Как премьер-министр, господин Бальфур, по-прежнему все еще и любезный, и общительный, и не признающий политических догм, не желал занять твердую позицию: с одной стороны, он не видел для этого убедительных оснований, а с другой – верил в эффективность стратегии лавирования между крайностями для сохранения единства партии и своего правительства во власти. Он не усматривал особой пользы в доктринерской приверженности принципам свободной торговли и даже отмечал определенные преимущества, которые может принести британской промышленности избирательная программа тарифов 9, но не собирался поддерживать проект Чемберлена целиком.

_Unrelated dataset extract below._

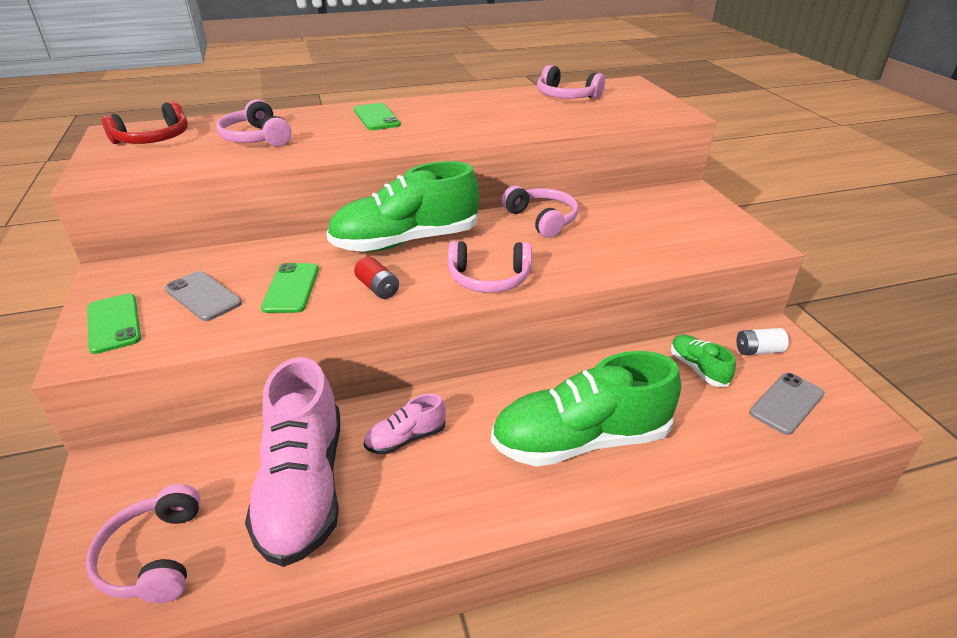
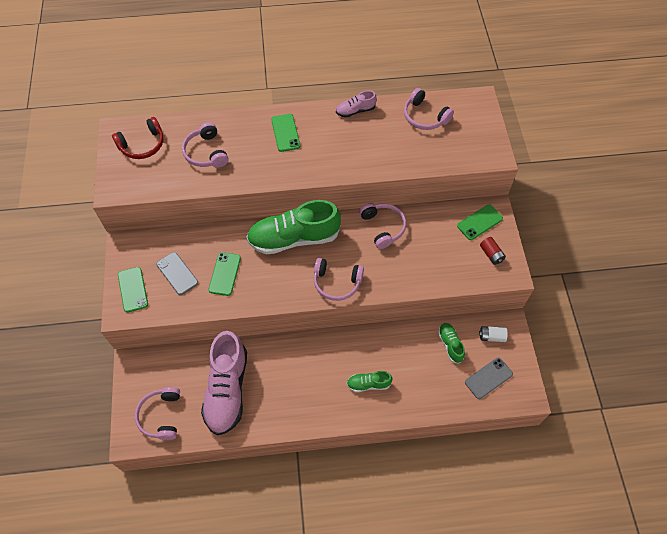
camera: 10 degrees right, 25 degrees up
(378, 288) = (272, 281): red battery -> red battery (491, 254)
(406, 438) = (279, 368): pink shoe -> pink shoe (355, 111)
(581, 440) = (368, 384): green shoe -> green shoe, size x0.46
(680, 203) = (479, 222): none -> green phone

Твердо Бальфур верил только в то, что сохранение лидерства и руководства консервативной партии в делах Англии важнее проблем свободной торговли и протекционизма. Его коллеги ссорились, министры подавали в отставку, в партии появились отступники, а он уходил от трудных проблем и хладнокровно говорил в палате общин: я буду плохо исполнять свои обязанности, «исповедуя сложившиеся убеждения там, где не существует сложившихся убеждений». Он наделял проблемы такими философскими сомнениями, а своим сомнениям придавал столь впечатляющую значимость, что ставил в тупик и обезоруживал обе спорящие стороны. Когда его попросили объяснить свое отношение к фритрейдерам и протекционистам в собственной партии, Бальфур «одарил палату общин блистательной демонстрацией пренебрежительно-добродушного шутейства». Обладая исключительной парламентской сноровкой, он ловко выводил свое правительство из затруднительных ситуаций на сессиях более двух лет, находя в этом и удовольствие, и способ развлечения. Однако спектакли не устраивали приверженцев партии. Им был нужен лидер, а он, как заметил Гарри Каст, «играл в бирюльки»10.